Old English eall "every, entire, the whole quantity of" (adj.), "fully, wholly, entirely" (adv.), from Proto-Germanic *alnaz (source also of Old Frisian, Old High German al; German all, alle; Old Norse allr; Gothic alls), with no certain connection outside Germanic. As a noun, in Old English, "all that is, everything."


Combinations with all meaning "wholly, without limit" were common in Old English (such as eall-halig "all-holy," eall-mihtig "all-mighty") and the method continued to form new compound words throughout the history of English. Middle English had al-wher "wherever; whenever" (early 14c.); al-soon "as soon as possible," al-what (c. 1300) "all sorts of things, whatever."


Of the common modern phrases with it, at all "in any way" is from mid-14c., and all "and everything (else)" is from 1530s, all but "everything short of" is from 1590s.
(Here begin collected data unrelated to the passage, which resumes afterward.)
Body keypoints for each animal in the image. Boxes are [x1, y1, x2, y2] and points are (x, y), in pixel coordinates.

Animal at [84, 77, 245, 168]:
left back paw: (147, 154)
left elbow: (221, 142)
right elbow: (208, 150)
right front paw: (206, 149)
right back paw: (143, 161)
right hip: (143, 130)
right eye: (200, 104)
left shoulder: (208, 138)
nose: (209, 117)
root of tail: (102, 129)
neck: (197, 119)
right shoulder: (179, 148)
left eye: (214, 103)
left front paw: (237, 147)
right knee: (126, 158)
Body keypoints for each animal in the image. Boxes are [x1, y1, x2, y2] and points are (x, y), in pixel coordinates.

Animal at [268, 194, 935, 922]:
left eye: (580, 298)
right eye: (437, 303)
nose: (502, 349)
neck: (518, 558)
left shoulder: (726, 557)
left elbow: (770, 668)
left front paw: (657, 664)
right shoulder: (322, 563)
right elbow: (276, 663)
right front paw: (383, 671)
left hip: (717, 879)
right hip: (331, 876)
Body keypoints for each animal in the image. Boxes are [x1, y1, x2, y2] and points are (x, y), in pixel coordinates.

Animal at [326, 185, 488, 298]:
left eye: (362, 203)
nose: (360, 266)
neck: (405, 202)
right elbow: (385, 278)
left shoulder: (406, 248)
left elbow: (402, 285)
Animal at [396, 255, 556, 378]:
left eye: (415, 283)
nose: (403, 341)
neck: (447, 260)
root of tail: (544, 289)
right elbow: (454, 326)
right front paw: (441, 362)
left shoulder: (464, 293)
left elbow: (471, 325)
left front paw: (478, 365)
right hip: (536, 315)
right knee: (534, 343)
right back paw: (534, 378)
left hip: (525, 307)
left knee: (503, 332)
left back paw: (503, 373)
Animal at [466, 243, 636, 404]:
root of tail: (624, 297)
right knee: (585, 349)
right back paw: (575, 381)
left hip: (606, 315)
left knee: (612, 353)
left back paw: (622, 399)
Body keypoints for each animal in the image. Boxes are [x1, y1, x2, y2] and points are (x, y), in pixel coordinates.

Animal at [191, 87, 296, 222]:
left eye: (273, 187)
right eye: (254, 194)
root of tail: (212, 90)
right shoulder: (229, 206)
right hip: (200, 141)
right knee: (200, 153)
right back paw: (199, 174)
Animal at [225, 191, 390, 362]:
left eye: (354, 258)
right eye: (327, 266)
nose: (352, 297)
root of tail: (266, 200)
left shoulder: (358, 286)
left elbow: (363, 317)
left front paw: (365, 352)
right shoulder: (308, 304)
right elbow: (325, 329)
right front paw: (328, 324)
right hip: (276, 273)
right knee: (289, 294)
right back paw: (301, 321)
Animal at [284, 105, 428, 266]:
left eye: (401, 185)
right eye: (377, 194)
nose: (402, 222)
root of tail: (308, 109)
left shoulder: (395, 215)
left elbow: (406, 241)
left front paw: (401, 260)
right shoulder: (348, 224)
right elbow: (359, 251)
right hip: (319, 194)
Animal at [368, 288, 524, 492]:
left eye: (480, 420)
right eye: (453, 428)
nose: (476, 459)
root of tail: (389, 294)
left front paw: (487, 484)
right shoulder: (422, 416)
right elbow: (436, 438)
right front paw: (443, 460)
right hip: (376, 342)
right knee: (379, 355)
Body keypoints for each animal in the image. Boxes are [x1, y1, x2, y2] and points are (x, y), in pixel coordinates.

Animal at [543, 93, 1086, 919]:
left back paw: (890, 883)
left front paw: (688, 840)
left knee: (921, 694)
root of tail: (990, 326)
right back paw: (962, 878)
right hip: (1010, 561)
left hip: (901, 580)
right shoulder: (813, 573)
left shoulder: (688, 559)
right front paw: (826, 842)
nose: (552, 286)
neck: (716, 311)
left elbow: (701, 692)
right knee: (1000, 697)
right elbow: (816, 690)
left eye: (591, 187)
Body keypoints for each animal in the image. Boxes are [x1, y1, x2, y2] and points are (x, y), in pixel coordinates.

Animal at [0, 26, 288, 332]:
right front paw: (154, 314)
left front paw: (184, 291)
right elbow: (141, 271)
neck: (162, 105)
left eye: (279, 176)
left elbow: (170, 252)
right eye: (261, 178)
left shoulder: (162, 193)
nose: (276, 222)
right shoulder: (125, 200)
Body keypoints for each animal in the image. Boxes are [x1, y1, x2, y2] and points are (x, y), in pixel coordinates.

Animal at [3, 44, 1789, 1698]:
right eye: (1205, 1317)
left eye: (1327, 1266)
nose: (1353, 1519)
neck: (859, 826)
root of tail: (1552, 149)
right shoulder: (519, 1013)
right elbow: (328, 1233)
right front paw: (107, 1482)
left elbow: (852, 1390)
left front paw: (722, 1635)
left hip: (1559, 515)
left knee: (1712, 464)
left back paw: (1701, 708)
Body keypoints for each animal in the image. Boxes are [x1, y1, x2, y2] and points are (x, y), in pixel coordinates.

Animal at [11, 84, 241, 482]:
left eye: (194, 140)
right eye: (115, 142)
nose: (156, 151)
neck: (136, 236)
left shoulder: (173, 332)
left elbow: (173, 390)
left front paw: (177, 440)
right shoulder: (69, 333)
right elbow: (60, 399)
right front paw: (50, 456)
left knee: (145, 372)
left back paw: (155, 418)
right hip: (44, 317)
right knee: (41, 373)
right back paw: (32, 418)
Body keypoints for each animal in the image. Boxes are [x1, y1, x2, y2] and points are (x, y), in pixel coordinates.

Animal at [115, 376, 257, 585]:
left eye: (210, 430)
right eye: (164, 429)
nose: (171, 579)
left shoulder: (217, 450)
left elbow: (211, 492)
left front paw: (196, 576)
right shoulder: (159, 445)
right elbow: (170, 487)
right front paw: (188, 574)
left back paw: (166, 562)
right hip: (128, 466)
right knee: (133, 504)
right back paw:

First record of all out "to one's full powers" is 1880. All clear as a signal of "no danger" is recorded from 1902. All right, indicative of assent or approval, is attested by 1837; the meaning "satisfactory, acceptable" is by 1939, from the notion of "turning out well."


The use of a, a' as an abbreviation of all (as in Burns' "A Man's a Man for A' that") is a modern Scottishism but has history in English to 13c.